### Exercise directions
Omit the pictures and return exactly the stretch of the material below from the line with "Figure 1. Aristolactam" through the line with "Figure 2. XRD".

### Given data
_ _ _ _ _ _ _
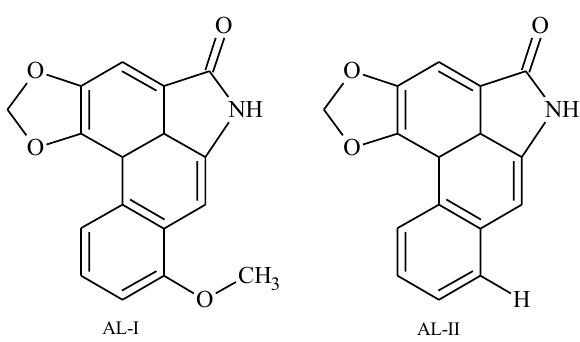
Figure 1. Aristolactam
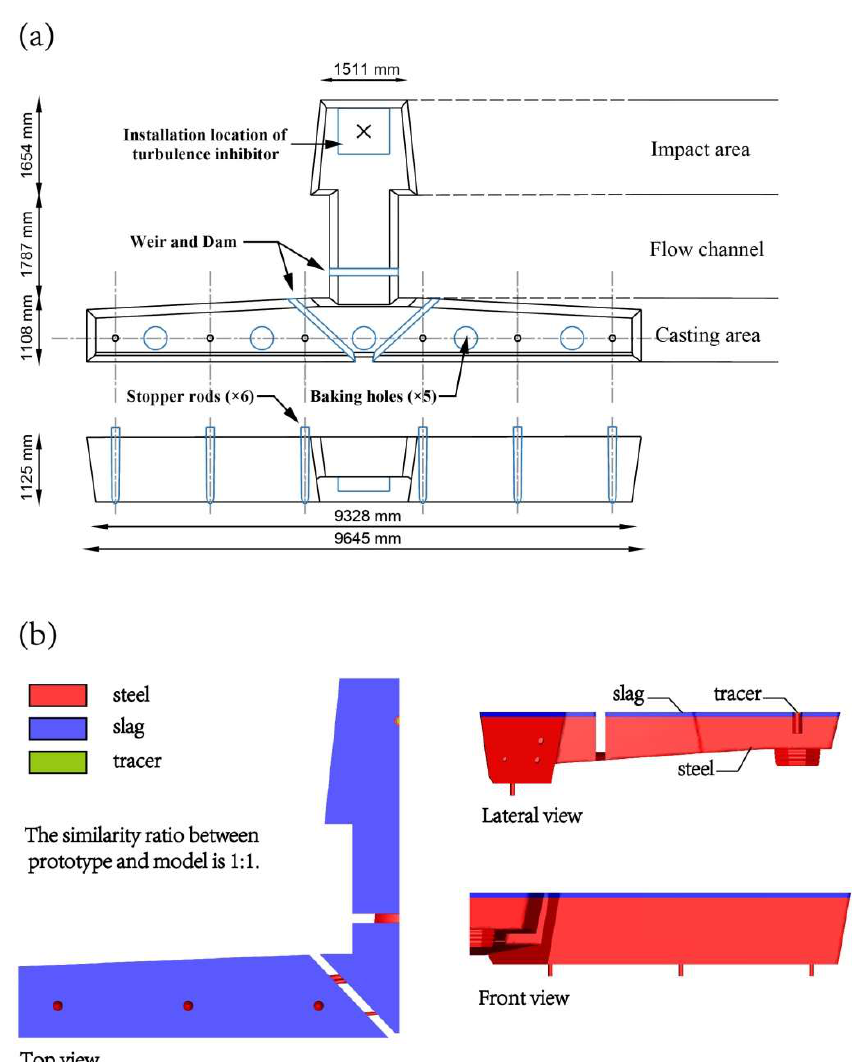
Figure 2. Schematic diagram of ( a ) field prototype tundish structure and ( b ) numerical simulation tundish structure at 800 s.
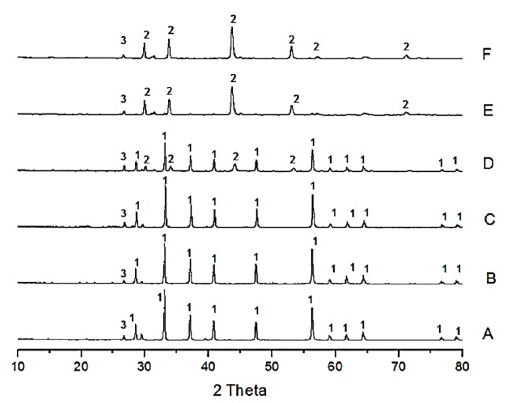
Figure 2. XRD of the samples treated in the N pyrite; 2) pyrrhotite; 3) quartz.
_ _ _ _ _ _ _
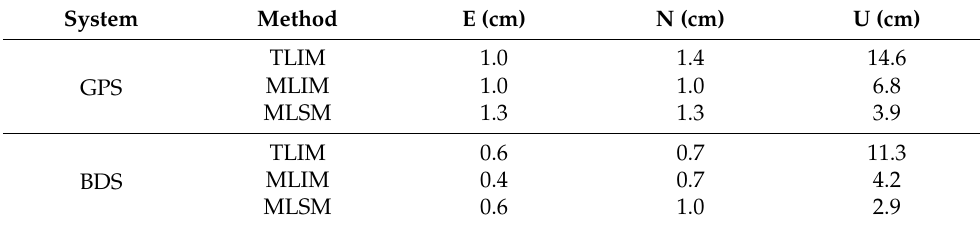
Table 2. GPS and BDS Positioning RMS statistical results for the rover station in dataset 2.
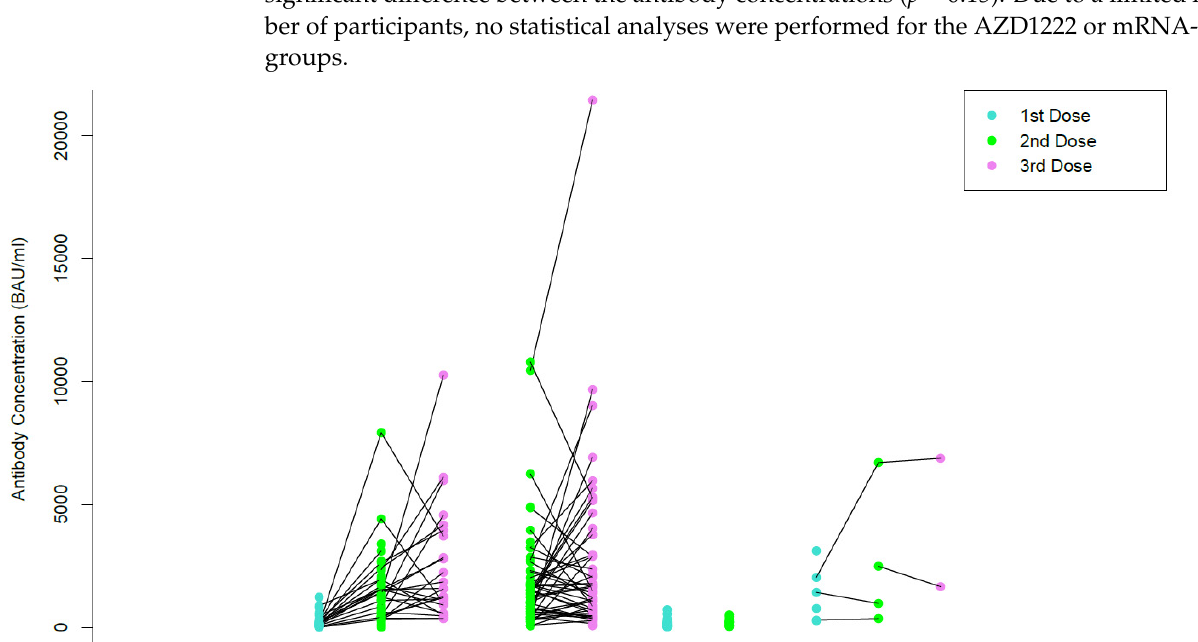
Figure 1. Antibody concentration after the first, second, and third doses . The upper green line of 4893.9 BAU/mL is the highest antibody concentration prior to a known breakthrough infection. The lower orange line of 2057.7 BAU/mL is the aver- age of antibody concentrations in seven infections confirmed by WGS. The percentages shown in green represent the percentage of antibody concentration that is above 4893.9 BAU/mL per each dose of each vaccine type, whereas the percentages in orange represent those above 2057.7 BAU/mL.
_ _ _ _ _ _ _
### Solution for this problem
Figure 1. Aristolactam
Figure 2. Schematic diagram of ( a ) field prototype tundish structure and ( b ) numerical simulation tundish structure at 800 s.
Figure 2. XRD of the samples treated in the N pyrite; 2) pyrrhotite; 3) quartz.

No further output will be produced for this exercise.